Podría intentar hacerte creer que soy la ejecutora de una justicia divina, un componente dedicado a repartir a cada quien su merecido. Podría, quizás, alegar demencia; decirte que mis actos son producto de un trauma en mi infancia, de un cambio de rumbo en la estructuración de mis neuronas. Podría... pero no te engañaría.
Lo mío no es más que un vicio. Sé que tengo la capacidad de dejarlo en cualquier momento, pero lo disfruto. Es un placer, un fin en sí mismo. Lo mío no es heroico, solo soy un monstruo social que se aprovecha del caos que hay en este funesto espectáculo de marionetas llamado humanidad.
Cada viernes por la noche me pongo un provocador atuendo que destaque mi figura, me pinto una enorme sonrisa y salgo en busca de una nueva presa: el primer patético transeúnte infrahumano que me mire con lujuria. A veces me hago llamar Vicky; otras, simplemente me pongo el nombre que él quiera oír. Luego de inventar una cifra acorde a su automóvil, me dejo llevar como un trofeo voluptuoso.
Una vez que estamos solos, lo primero que hago es encender el televisor y poner la película menos ortodoxa que encuentre. Algunos reaccionan de inmediato ante esa escena, quitándome el control remoto de un manotazo. Me excita esa reacción, me río de su rechazo ante aquello para lo que supuestamente me buscaron:
"¿Te gusta lo sucio, lo perverso?"
El tiempo en que sus labios tardan en comenzar a temblar ante esa pregunta me indica el tamaño de su monstruo interior. Pero mi monstruo es más grande.
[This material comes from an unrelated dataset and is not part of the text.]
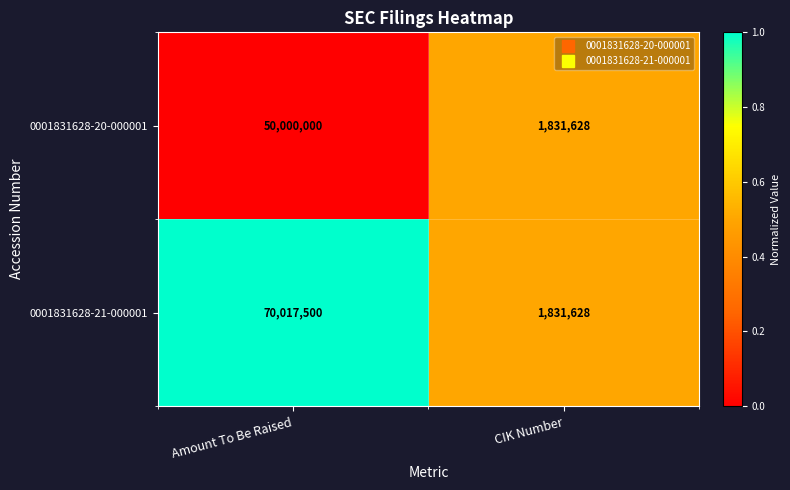

The value of 0001831628-21-000001 at Amount To Be Raised is 70017500. True or false?

True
Yo leo a la gente, como un terapeuta, aunque lo mío es más intuitivo. No me perfeccioné leyendo libros, sino con la experiencia. Si las imágenes del televisor son pasadas por alto, siempre acierto al escoger mis siguientes palabras:
"Dile a mami lo que te gusta"
El cambio en el tamaño de sus pupilas me indica el grado de su no superación de Edipo. Nunca fallo cuando realizo esa pregunta, es que no se la hago a todos, sino a aquellos perturbados corazones que se avivarán al escucharla.
Pero lo que más me divierte es meterme con aquello que aman por sobre todas las cosas:
"¡Oh, Dios mío!"
La manera mecánica en que recita el segundo mandamiento me indica cuánta sangre ha derramado para aprenderlo. Me doy cuenta entonces que en realidad no lo comprende, sino que lo sabe de memoria.
Al momento de cruzarse conmigo sus crueles destinos estarán escritos. No existen reacciones capaces de salvarlos del sufrimiento que les espera.
Te preguntarás para qué evalúo sus reacciones... es simple, porque disfruto hacerlo, porque no conozco mayor goce que asesinar a un ejemplar perfecto, uno que falle en cada una de mis pruebas.
Podría intentar hacerte creer que soy la ejecutora de una justicia divina, pretendiendo que mis actos son producto de un trauma en mi infancia, de un cambió de rumbo en la estructuración de mis neuronas. Pero no intento engañarte; lo hago porque soy un monstruo social; lo hago por placer y nada más.